La Legge 157/2019 di conversione del Decreto Legge 124/2019 ha introdotto nel testo del D. lgs. 231/2001 l’art. 25 quinquiesdecies, il quale ha esteso l’elenco dei reati presupposto della responsabilità amministrativa degli enti ad alcuni reati tributari disciplinati dal D.lgs. n. 74/2000, non previsti nell’originaria formulazione della normativa, tra cui la dichiarazione fraudolenta che quindi puó comportare la responsabilità dell’ente.
Dichiarazione fraudolenta e interesse o vantaggio dell’ente
La ratio di tale scelta legislativa risiede nel fatto che la condotta punita da questa particolare tipologia di reati, laddove imputabile ad un soggetto appartenente alla struttura organizzativa dell’ente, può integrare il criterio oggettivo richiesto per l’applicazione del D. lgs 231/2001, ovvero l’interesse o il vantaggio dell’ente.
E ciò in quanto è evidente che il profitto materiale delle attività di dichiarazione fraudolenta, evasione fiscale, sottrazione al pagamento d’imposte, occultamento o distruzione di documenti contabili, si rinviene nel risparmio d’imposta da parte del contribuente, nel caso di specie l’ente.

Dichiarazione fraudolenta, responsabilità dell’ente e tempus commissi delicti
Diretta conseguenza della riforma del sistema “231” è l’esclusione della responsabilità in capo all’ente in presenza di reati tributari commessi prima dell’entrata in vigore del D. L. n. 124/2019.

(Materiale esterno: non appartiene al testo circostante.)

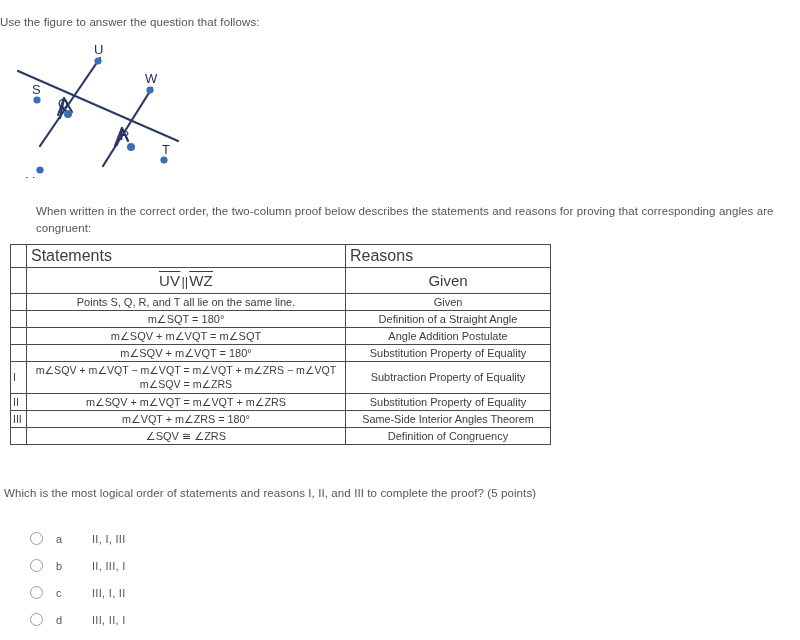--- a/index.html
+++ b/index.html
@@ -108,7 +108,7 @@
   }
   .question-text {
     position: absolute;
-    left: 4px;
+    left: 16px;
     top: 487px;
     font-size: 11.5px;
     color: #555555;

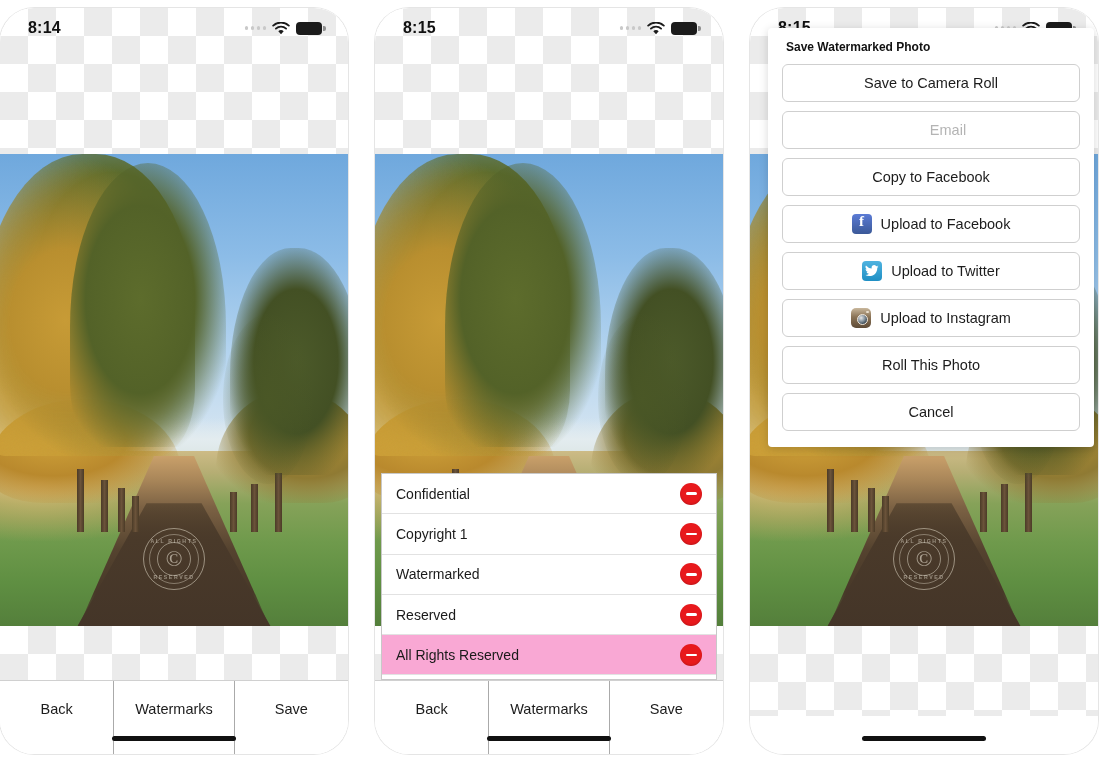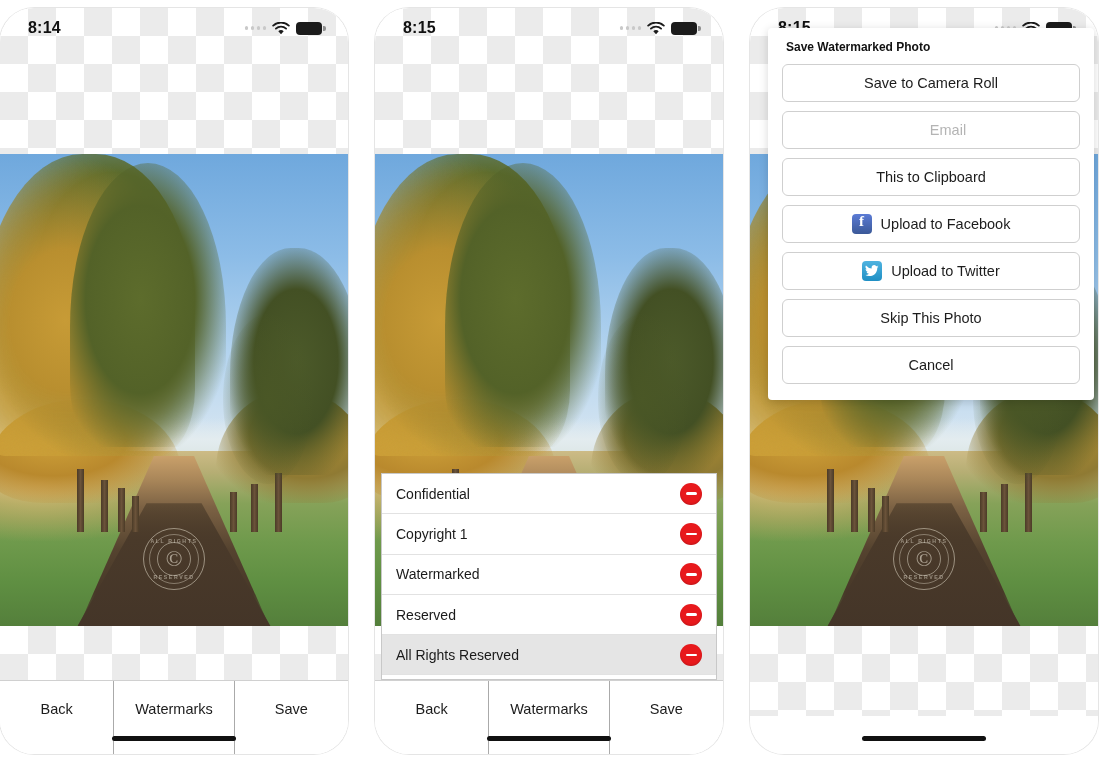--- a/index.html
+++ b/index.html
@@ -504,7 +504,7 @@
           <span>Email</span>
         </div>
         <div class="sheet-btn">
-          <span>This to Clipboard</span>
+          <span>Copy to Facebook</span>
         </div>
         <div class="sheet-btn">
           <span class="ic ic-fb"></span>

Lo ha ribadito la Suprema Corte di Cassazione con la pronuncia n. 41582 del 16.11.2021, con la quale ha annullato senza rinvio la sentenza di condanna emessa dalla Corte d’Appello di Reggio Calabria a carico di una società ritenuta responsabile ex D. lgs 231/2001 per la tentata truffa aggravata commessa nel suo interesse o comunque a suo vantaggio dal legale rappresentante.
Nella citata sentenza si dà atto della erronea qualificazione dei fatti ad opera dalla Corte d’Appello, la quale aveva ritenuto che l’annotazione nelle scritture contabili della società di una fattura nella quale erano riportate operazioni dirette a indurre l’Amministrazione finanziaria in errore circa l’effettiva entità dell’IVA detraibile, integrasse il reato di tentata truffa aggravata ex artt. 56 e 640 comma II c.p.
Gli Ermellini hanno infatti riqualificato le condotte contestate nel reato di dichiarazione fraudolenta mediante uso di fatture o altri documenti per operazioni inesistenti di cui all’art. 2 del D. lgs. n. 74/2000, dovendosi escludere nel caso di specie l’applicabilità della tentata truffa in ragione del principio di specialità che intercorre tra le due previsioni incriminatrici.

Dichiarazione fraudolenta e truffa aggravata
Secondo un orientamento ormai consolidato della Suprema Corte si configura un rapporto di specialità tra le fattispecie penali tributarie in materia di frode fiscale (art. 2 e 8 D. lgs. 74/2000) ed il delitto di truffa aggravata, “in quanto qualsiasi condotta fraudolenta diretta all’evasione fiscale esaurisce il proprio disvalore penale all’interno del quadro delineato dalla normativa speciale, salvo che dalla condotta derivi un profitto ulteriore e diverso rispetto all’evasione fiscale, quale l’ottenimento di pubbliche erogazioni”.
A seguito di tale riqualificazione, appurato che l’annotazione era stata apposta prima dell’introduzione dei reati tributari nel novero dei reati presupposto di cui al Decreto “231”, i Giudici del Palazzaccio hanno assolto l’ente.
Come detto in apertura, infatti, la responsabilità dell’ente per un fatto costituente reato a norma dell’art. 2 D. lgs. 74/2000 è stata prevista solo in epoca di molto successiva al fatto oggetto della pronuncia.
Ne consegue come la mancata contestazione e configurabilità di un reato presupposto, secondo la disciplina vigente all’epoca del fatto, per la responsabilità amministrativa a norma del D. lgs .231/2001, esclude in radice la possibilità di ravvisare la sussistenza di quest’ultima.